もう理由なんかなくていいの

毒親との暮らし。離れるまでと離れてからのおはなし。

父への思いの変化

父が亡くなって、8年ほどになります。

当時はまだ色々といっぱいいっぱいで、でもまだ「休む」ということをわからず無理やりアクセルを踏み暮らしていた頃です。

tari97.hatenablog.com

そんな中父が亡くなり、不謹慎ですが正直ホッとしたのも事実です。だから涙も全く出ませんでした。

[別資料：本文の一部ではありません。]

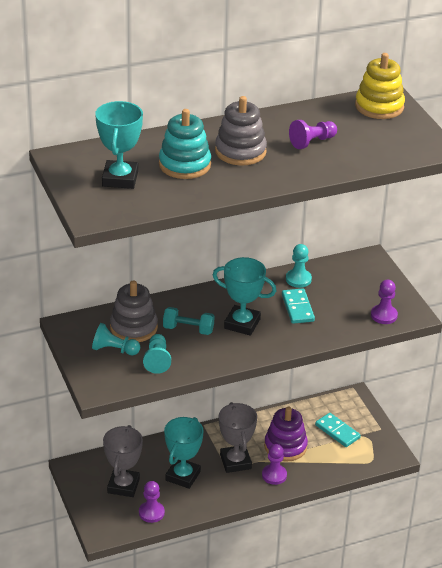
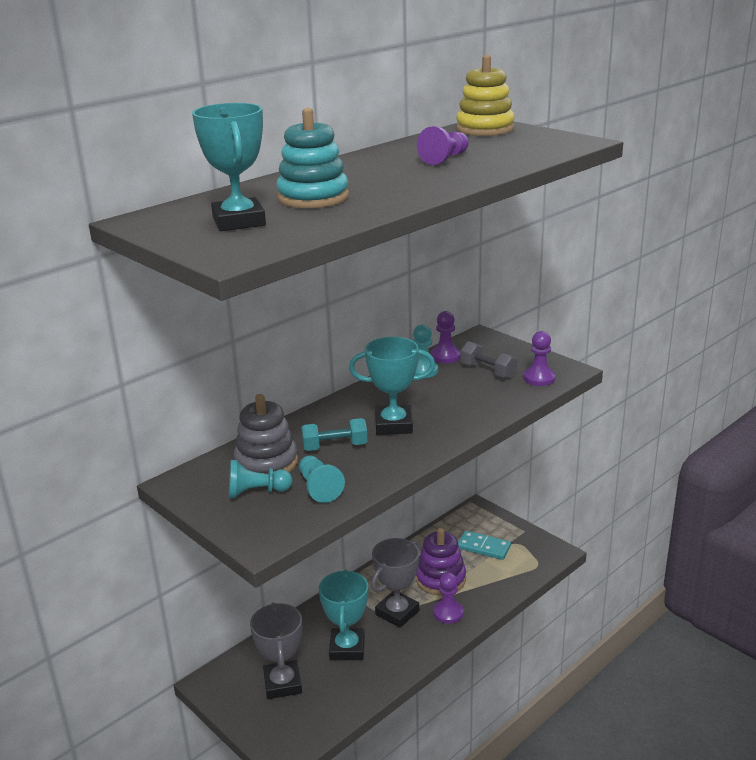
camera: 20 degrees left, 10 degrees down
purple pawn [139,481,165,523] -> purple pawn moved to [431,311,461,363]
grey stacking toy [215,96,267,165] -> none
grey trophy [219,402,257,473] -> grey trophy turned 75 degrees clockwise [371,538,420,628]
turquoise domino [282,288,315,324] -> none
none -> grey dumbbell [461,341,517,379]

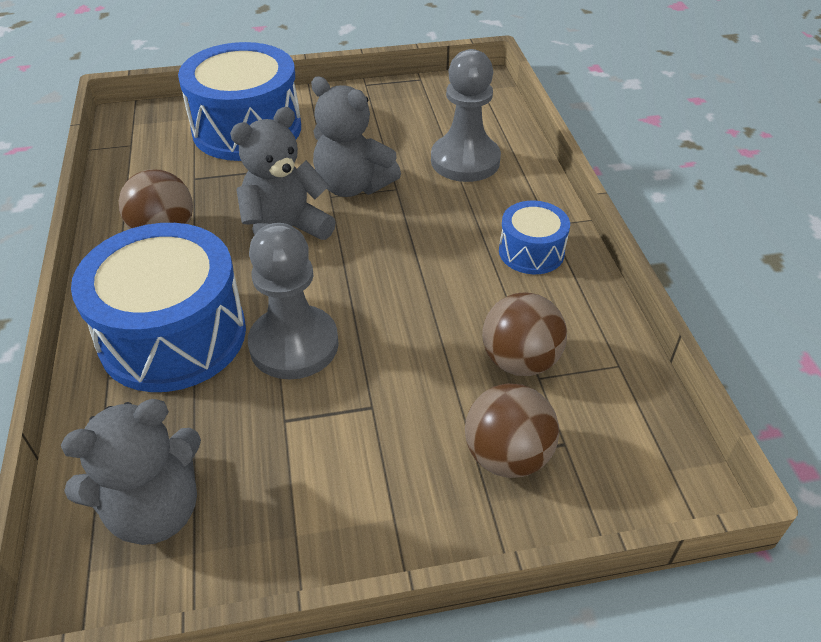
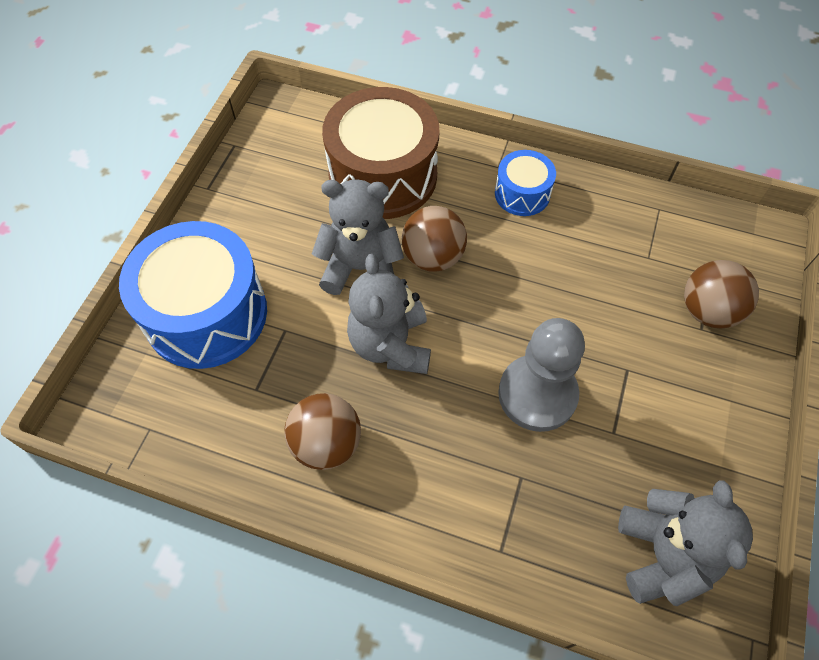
camera: 60 degrees left, 15 degrees up
blue drum [71,223,246,392] -> none
grey teddy bear [311,77,401,197] -> grey teddy bear turned 150 degrees counterclockwise [312,179,404,295]
grey pawn [431,49,501,182] -> brown drum [322,87,439,219]
brown ball [482,292,567,376] -> brown ball moved to [402,206,467,272]

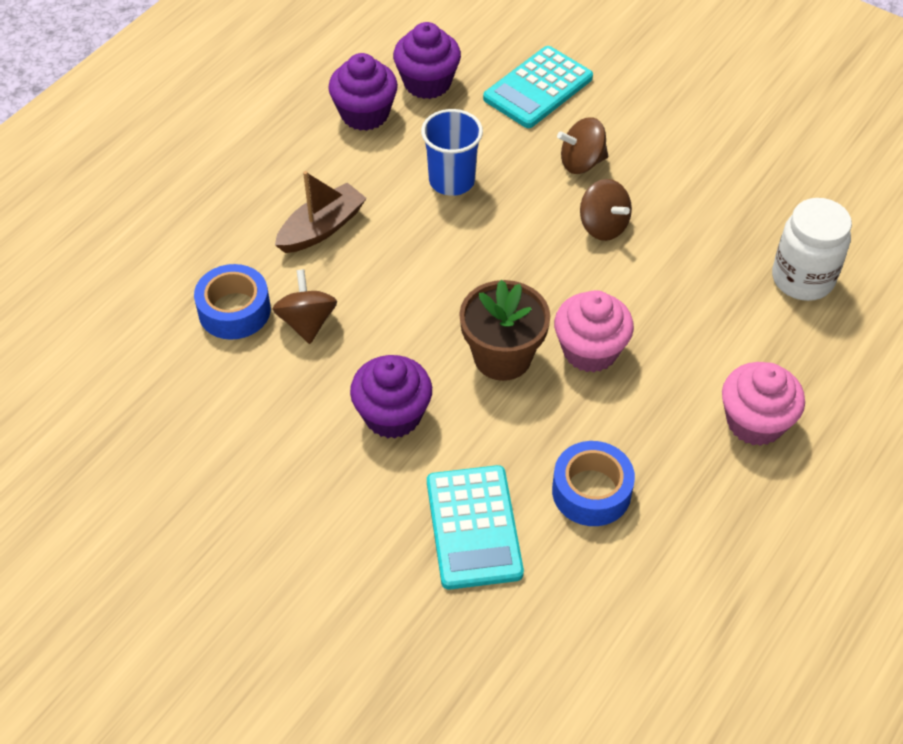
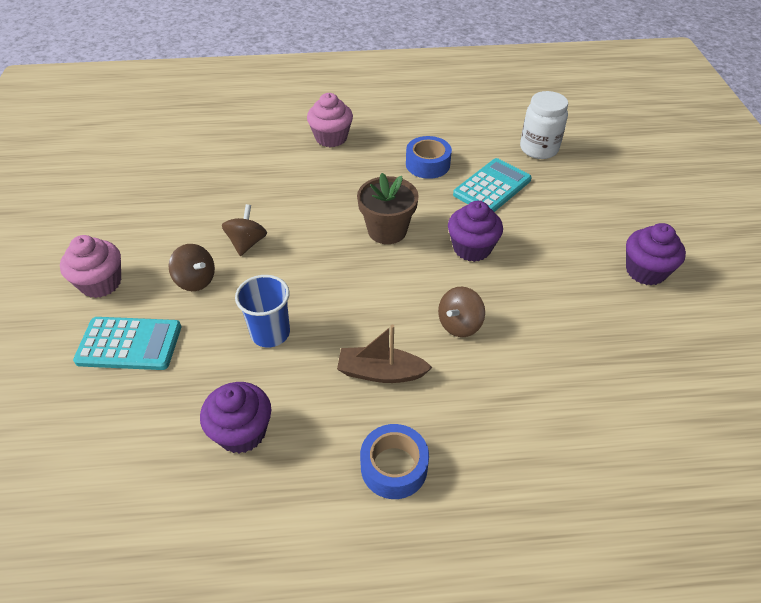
camera: 130 degrees left, 5 degrees down
blue tape [194,264,271,340] -> blue tape moved to [360,424,429,499]
purple cupcake [393,22,461,99] -> purple cupcake moved to [626,223,686,286]
pink cupcake [554,290,634,373] -> pink cupcake moved to [60,235,121,298]
white jar [772,198,852,301] -> white jar moved to [520,91,568,159]

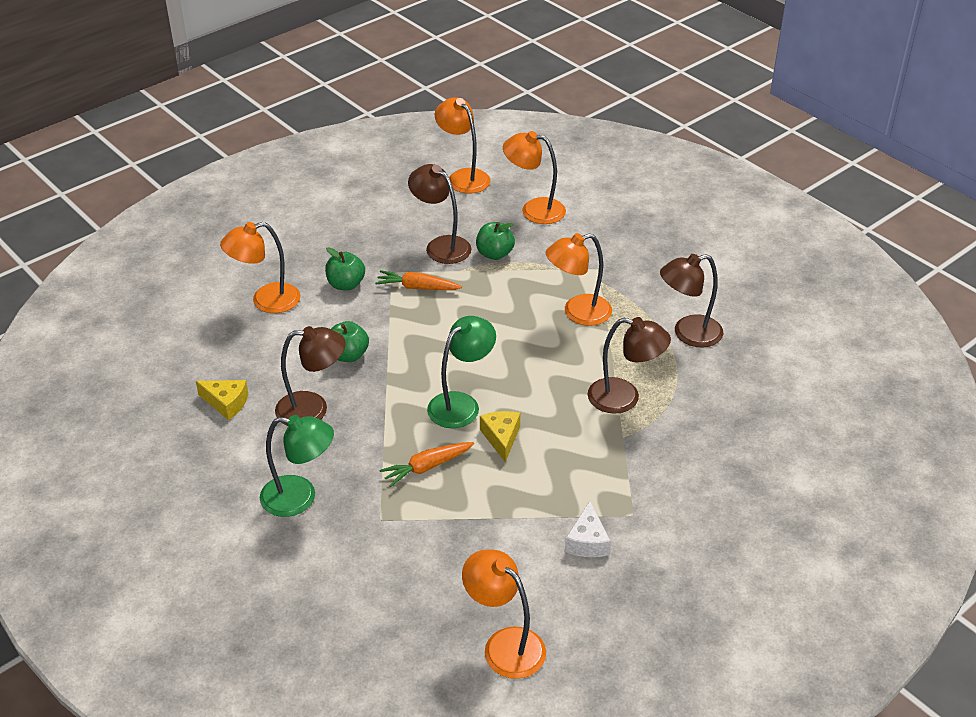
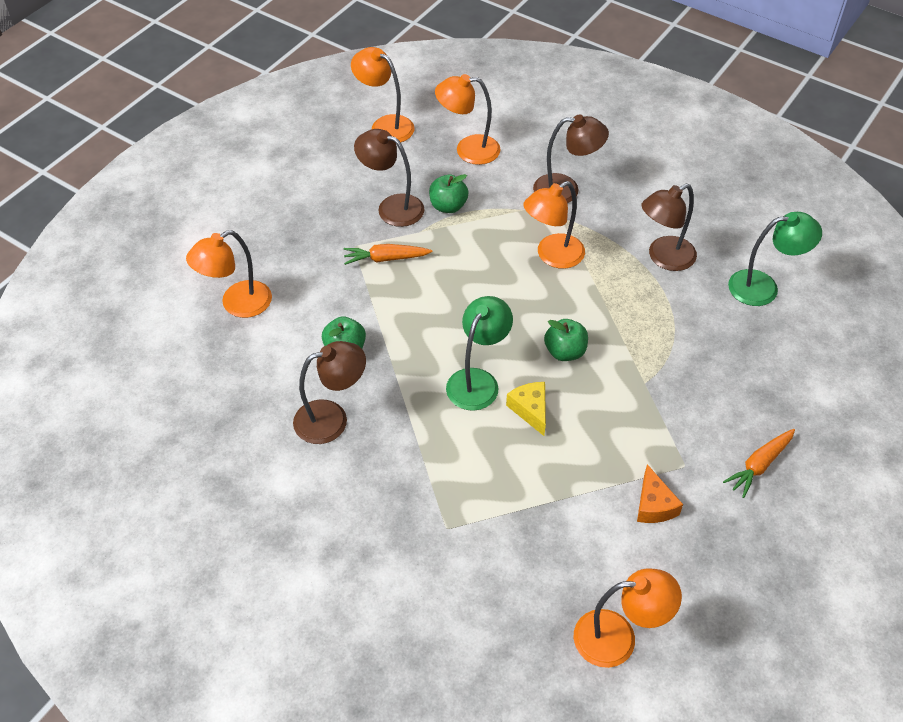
camera: 15 degrees left, 10 degrees up
yellow cheese [196,380,248,420] -> none
green lamp [260,415,334,517] -> green lamp moved to [728,212,822,306]
green apple [325,247,365,291] -> green apple moved to [544,319,588,361]
orange carrot [379,442,474,487] -> orange carrot moved to [723,429,795,498]
orange lamp [462,549,546,679] -> orange lamp turned 150 degrees clockwise [574,568,682,668]
white cheese [565,501,611,557] -> orange cheese [637,464,683,523]
brown lamp [588,317,671,414] -> brown lamp moved to [533,114,609,203]

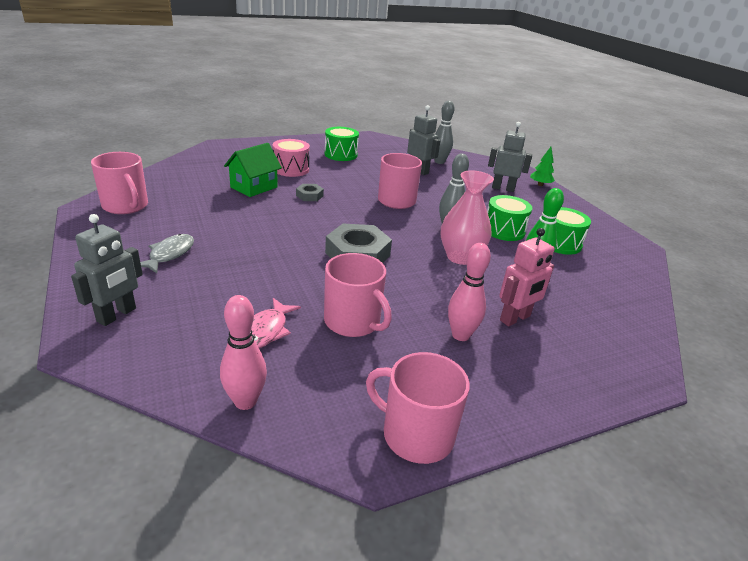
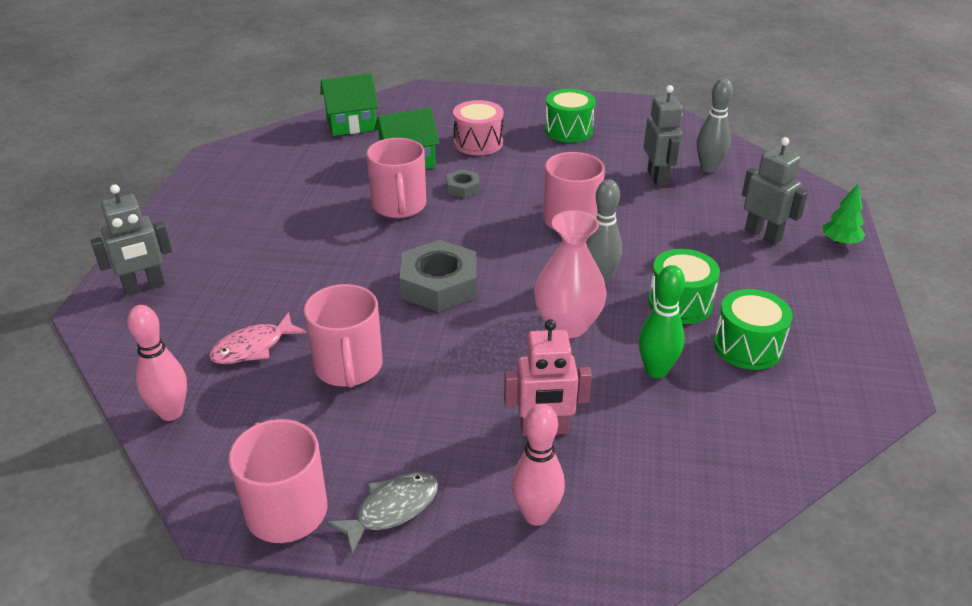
camera: 35 degrees right, 5 degrees up
pink mug [91,152,148,214] -> pink mug moved to [366,138,426,218]
grey fish [140,234,194,273] -> grey fish moved to [326,472,438,554]
pink bowling pin [448,243,491,341] -> pink bowling pin moved to [511,404,565,526]
none -> green house [320,73,378,136]

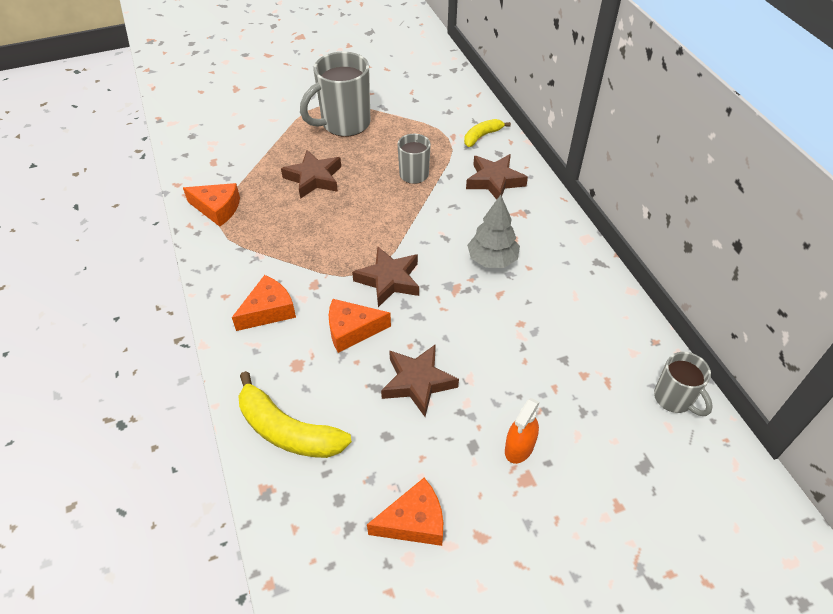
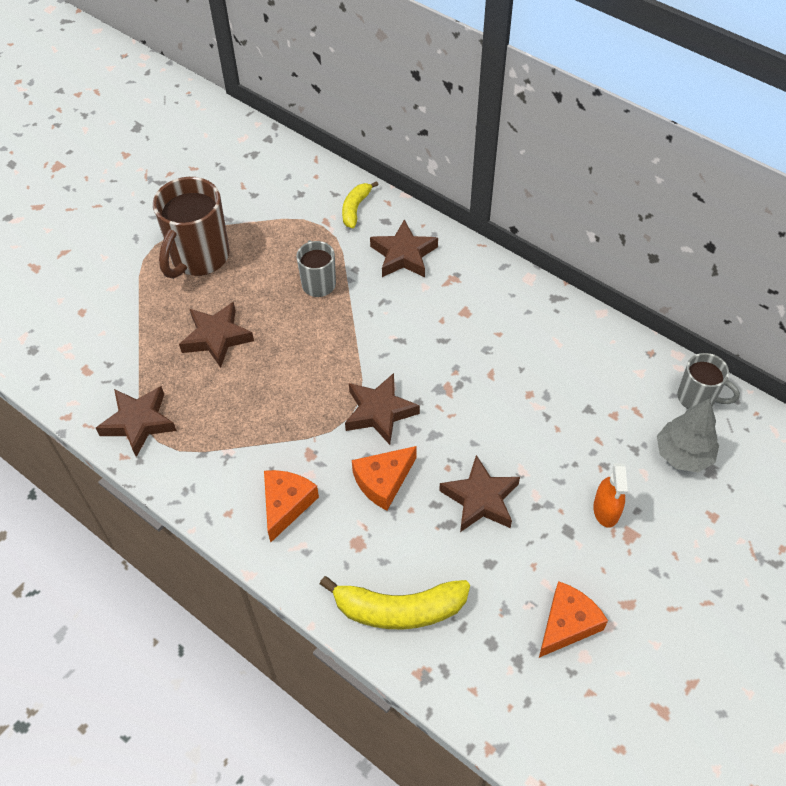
camera: 30 degrees left, 5 degrees up
orange cheese [183,183,240,227] -> brown star [96,386,177,457]
grey mug [300,51,370,137] -> brown mug [153,177,230,279]
grey tree [467,195,520,268] -> grey tree moved to [657,398,719,472]

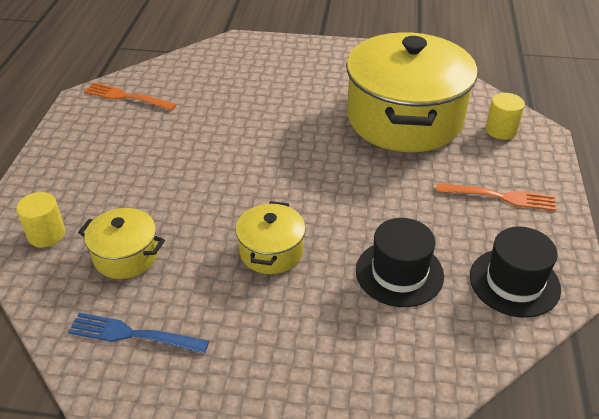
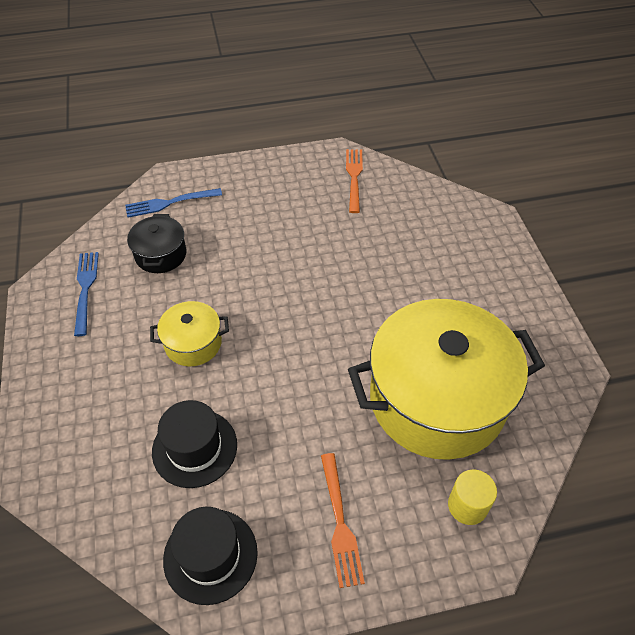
camera: 70 degrees right, 10 degrees up
yellow cylinder [16,192,65,247] -> blue fork [125,188,222,217]
yellow pot [78,208,165,279] -> black pot [127,214,186,273]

母と過ごす限り父はもう幸せにはなれないと思っていたし、母と離れる選択肢なんてないし、早めに旅立った方が父も幸せなんじゃないかと心のどこかで感じていたからだと思います。

 

実の父が亡くなっているのに、それすらも深く考えられないほど、当時は母のせいで心が凍りついていた、そんな感じがします。

 

その2年後、仕事中の理不尽な叱責で動けなくなった私は自分と向き合うことを決意しました。気の済むまで何もせず休み、このブログを本格的に更新し始めたのもその頃です。

 

何年もかけて、ようやく色んなことに気付き、向き合い、だんだん意識が変わってきた実感があり最近やっと父のことを考えられる余裕が出てきました。

 

酒に呑まれる晩年の父は確かにみっともなかったけど、やっぱり「言葉の力」というのは大きくて、父からかけられた言葉は今でも私の励みになっています。最近になって、姉と『父さんすぐこういうの言ってたな』と、クスッと笑える思い出話をすることも増えました。

戻りたいとは思わないけど、母のあの猛毒を中和してくれていたのは紛れもなく父だったなと実感します。

私は元々 " 家族教 " (もちろん母が教祖)の信者のようなものだったから(もちろん本意ではありませんが、そうするしかあの家では暮らせなかった)家のことも家族のことも、年齢の割に目一杯考えどっぷり浸かってきたので、父に対して『もっとこうしていたら』という後悔はありません。

でも『もっとこういう話をしてみたかったな』と、なかった未来を想像することが最近よくあります。

 

父も私も野球が好きで、よく一緒に高校野球プロ野球の中継を見ました。ピッチャー代えたらいいのに!とか、そういう意見もよく言い合いました。本来家族とはこういう他愛もない時間を積み重ねるものなのだと思います。それができる父との関係性は健全だったのだと最近思います(母にはその能力が全く備わっていませんでした)

月日が経ち、プロ野球高校野球もルール等色々変わりました。最近ふと父は新しいルールが適用された今の試合を見ることなく亡くなったんだな、今も見てたらこのルールに何て言うかな…と考えたりします。

他にも、街ブラ番組もよく一緒に見たので、色んな場所に行き知識が増えた今の私と話したら父ももっと楽しかったかな等と考えます。

今の、自分と向き合って色んなことに気が付いた、心の " 氷の解けた " 状態の私と話せてたら良かったのに、と。

 

でもそうなると多分父の死は悲しすぎて受け入れられないだろうな、とも思います。ある意味父は良い時に旅立ったのかもしれません。

 

家を出てすぐは父のことを恨む時期もありましたが(母に暴言を吐かれている時助けてくれなかった)今は恨む気持ちはありません。

父は娘らに、母みたいに人間の魂までえぐるみたいな、そういう酷い言葉は絶対に吐きませんでしたから。

 

結局、どれだけ子どもにお金をかけたとかおいしいもの食べさせたとか、そういうことだけで親への敬意が強くなるものではないのだと思います。

それは、父が証明してくれました。

カネやモノの豊かさだけが=愛では絶対にありません。

 

こうやって考えると、私の精神面での親って、ある意味父のみの「片親」だったと言っても過言ではないと思います。

 

スター、コメントありがとうございます。